Qui ? La règle s’applique au territoire des « collectivités intéressées par le scrutin ». Par ces termes, il ne faut pas entendre seulement la collectivité dont l’assemblée est renouvelée. Le champ est plus large. Ainsi, une élection pourra être annulée dès lors qu’un candidat a pu bénéficier de la mise en valeur d’un bilan collectif, donc s’il appartient à l’équipe en place qui émet le message promotionnel. Concrètement, une campagne de promotion publicitaire de la gestion d’une communauté de communes, d’un département ou d’une région est susceptible d’entraîner l’annulation de l’élection municipale à laquelle participe un élu membre de leur majorité.

Où ? Si l’application de la règle est encadrée dans le temps et dans l’espace, aucune limite n’est apportée aux supports de communication concernés. Toutes les formes d’expression publique, quelle que soit leur nature, sont susceptibles d’être appréhendées par le juge de l’élection et qualifiées de campagne de promotion publicitaire interdite : les publications sur les réseaux sociaux, les bulletins périodiques, plaquettes et brochures jusqu’aux sites Internet et blogs, en passant par les cartons d’invitations à des manifestations et les cartes de vœux, les insertions dans la presse, les discours prononcés, sans oublier les classiques affiches « 4 par 3 », les vidéos de présentation de la collectivité ou les reportages diffusés par un média public local.

2 – Des critères de légalité à maîtriser

Double jurisprudence. Le juge électoral (tribunaux administratifs et Conseil d’Etat pour les élections locales) a précisé les caractéristiques des campagnes de promotion prohibées. Il est possible d’identifier les deux conditions qui permettront d’écarter tout risque. La première condition tient à la forme du message ; la seconde concerne le fond du propos.

La forme du message.

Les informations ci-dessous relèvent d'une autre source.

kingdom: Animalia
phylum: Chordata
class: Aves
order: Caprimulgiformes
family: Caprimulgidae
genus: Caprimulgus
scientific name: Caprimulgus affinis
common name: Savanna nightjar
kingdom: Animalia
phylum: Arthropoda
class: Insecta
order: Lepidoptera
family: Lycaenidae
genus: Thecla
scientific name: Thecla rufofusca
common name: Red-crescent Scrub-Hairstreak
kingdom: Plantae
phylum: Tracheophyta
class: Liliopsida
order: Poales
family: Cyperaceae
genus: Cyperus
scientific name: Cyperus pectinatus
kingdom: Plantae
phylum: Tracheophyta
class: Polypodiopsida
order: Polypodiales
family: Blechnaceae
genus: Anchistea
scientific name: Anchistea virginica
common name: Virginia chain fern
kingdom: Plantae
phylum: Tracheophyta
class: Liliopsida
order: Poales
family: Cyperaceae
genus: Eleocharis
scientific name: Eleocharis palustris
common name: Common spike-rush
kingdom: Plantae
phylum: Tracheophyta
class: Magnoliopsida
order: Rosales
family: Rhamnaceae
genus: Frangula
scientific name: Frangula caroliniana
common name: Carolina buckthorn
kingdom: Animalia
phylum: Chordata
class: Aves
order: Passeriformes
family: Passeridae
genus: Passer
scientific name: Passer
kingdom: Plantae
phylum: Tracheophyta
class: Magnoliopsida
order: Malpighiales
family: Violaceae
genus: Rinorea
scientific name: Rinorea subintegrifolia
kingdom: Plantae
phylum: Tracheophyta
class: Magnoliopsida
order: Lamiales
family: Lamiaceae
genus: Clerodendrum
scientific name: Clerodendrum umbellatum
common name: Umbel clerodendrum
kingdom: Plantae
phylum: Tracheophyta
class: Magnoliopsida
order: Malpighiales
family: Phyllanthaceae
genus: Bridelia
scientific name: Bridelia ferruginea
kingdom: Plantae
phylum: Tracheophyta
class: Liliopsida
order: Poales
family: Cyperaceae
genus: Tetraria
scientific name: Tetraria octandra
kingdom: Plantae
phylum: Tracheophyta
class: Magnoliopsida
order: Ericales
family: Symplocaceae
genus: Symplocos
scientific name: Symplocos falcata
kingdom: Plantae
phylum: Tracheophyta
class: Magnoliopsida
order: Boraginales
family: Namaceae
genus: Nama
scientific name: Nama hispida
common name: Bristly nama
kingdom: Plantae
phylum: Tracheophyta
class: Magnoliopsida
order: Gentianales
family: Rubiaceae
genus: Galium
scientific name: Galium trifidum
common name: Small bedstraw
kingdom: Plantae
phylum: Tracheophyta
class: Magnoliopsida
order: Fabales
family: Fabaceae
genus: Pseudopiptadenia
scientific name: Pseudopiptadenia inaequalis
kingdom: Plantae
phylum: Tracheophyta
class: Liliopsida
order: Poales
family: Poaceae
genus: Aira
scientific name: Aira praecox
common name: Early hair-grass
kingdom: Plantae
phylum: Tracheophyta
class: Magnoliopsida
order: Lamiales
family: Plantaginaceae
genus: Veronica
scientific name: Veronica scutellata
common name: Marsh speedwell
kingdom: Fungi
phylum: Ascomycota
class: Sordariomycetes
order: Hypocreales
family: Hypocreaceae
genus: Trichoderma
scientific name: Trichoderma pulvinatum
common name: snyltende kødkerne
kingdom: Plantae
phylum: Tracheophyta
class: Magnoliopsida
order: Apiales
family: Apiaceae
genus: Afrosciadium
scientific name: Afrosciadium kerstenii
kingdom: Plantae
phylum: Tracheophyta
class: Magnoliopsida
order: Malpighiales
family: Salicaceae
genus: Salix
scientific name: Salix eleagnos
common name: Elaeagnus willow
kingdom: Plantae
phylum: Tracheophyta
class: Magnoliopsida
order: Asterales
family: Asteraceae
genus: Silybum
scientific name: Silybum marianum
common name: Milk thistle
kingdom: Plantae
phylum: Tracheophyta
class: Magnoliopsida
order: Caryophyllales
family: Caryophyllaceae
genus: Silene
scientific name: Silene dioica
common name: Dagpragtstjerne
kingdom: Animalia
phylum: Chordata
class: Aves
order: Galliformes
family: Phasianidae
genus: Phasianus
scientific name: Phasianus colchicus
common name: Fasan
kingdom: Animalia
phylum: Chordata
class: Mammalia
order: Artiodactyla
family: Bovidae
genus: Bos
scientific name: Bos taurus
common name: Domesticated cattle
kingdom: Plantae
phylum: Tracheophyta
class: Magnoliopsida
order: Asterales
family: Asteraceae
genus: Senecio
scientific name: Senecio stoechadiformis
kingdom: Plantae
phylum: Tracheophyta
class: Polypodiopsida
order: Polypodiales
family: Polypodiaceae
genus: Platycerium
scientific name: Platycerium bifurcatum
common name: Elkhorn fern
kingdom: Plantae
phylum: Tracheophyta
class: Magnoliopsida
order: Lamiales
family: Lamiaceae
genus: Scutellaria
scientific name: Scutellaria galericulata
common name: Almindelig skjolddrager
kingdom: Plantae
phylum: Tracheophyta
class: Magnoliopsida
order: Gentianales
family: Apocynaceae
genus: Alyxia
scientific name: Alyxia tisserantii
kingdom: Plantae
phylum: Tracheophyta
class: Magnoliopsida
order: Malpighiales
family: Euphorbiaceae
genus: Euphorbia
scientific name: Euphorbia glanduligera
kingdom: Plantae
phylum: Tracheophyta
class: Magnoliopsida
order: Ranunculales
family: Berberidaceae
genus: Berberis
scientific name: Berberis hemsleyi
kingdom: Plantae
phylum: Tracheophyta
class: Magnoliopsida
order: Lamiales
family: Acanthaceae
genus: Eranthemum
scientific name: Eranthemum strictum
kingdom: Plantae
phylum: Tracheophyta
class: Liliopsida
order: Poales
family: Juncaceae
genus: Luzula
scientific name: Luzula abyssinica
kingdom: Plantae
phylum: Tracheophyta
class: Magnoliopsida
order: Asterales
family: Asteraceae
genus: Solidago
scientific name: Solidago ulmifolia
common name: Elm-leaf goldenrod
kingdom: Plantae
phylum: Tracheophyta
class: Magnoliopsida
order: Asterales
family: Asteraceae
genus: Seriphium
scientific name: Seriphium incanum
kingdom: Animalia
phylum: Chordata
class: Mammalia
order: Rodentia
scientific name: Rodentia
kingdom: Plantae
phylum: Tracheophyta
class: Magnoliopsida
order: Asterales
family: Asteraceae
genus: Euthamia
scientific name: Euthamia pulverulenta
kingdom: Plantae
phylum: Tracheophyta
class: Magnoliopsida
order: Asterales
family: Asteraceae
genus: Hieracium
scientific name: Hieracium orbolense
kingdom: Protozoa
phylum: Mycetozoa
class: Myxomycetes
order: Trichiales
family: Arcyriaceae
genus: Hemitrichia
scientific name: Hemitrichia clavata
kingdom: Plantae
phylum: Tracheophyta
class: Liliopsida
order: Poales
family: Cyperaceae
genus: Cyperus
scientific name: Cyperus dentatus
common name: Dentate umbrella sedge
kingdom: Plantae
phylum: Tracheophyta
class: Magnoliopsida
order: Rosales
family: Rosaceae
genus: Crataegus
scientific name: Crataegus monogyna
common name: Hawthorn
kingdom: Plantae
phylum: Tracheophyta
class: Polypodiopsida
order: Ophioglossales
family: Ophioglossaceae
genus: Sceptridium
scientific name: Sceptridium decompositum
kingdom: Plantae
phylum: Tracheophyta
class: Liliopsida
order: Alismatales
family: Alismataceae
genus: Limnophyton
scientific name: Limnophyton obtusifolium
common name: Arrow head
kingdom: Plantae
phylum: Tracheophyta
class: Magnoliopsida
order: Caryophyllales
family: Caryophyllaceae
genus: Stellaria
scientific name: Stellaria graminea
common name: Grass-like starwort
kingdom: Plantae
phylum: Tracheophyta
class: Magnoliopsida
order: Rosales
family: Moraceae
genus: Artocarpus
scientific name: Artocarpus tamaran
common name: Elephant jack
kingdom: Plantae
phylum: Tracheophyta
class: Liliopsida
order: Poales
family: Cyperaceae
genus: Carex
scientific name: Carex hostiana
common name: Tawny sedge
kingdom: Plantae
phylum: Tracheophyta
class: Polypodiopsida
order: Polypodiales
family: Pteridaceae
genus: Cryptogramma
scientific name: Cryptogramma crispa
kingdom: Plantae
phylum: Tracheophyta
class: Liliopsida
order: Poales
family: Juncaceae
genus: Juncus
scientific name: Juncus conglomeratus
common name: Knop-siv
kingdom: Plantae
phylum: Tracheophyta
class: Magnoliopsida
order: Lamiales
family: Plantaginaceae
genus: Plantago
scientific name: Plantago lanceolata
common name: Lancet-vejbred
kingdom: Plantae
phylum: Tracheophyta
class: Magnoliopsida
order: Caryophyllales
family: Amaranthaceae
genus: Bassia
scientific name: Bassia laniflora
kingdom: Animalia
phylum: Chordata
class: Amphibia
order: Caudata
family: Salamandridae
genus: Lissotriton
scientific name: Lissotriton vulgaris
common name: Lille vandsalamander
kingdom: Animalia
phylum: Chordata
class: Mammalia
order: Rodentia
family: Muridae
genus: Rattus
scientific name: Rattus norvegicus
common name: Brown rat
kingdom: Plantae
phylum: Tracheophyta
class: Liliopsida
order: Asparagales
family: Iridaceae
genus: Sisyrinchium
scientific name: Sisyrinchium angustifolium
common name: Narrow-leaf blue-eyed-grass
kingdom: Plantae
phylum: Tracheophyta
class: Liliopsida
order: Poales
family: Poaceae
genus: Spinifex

S’agissant de la forme du message, il faut respecter la pratique traditionnelle de la collectivité. A compter du 1er septembre 2019, tout changement dans la forme des supports de communication de la collectivité pourra trahir la volonté de l’élu d’améliorer l’image de l’action de son équipe. Sans suffire à identifier, de ce seul fait, une campagne de promotion publicitaire interdite, la rupture avec la pratique traditionnelle sera un critère, toujours couplé au fond du propos, amenant le juge de l’élection à la conviction de la commission de l’irrégularité. Ainsi, la notion de « campagne de promotion publicitaire » ne se limite pas au lancement d’une campagne publicitaire radicalement nouvelle, autour d’un thème précis : elle peut résulter, de manière plus insidieuse, d’une rupture avec les méthodes antérieures.

Le fond du propos. Sur le fond, pour éviter la violation de la loi, la communication publique devra toujours être guidée par un seul souci : l’information des habitants. Par « information », il convient d’entendre des propos à la fois utiles et non partisans : utiles, parce que les termes employés doivent véhiculer une information exploitable par l’usager (et pas uniquement une formule valorisante pour le service) ; non partisans, parce que les faits, formules, adverbes et les adjectifs choisis ne doivent pas pouvoir être valablement contestés, par exemple par l’opposition.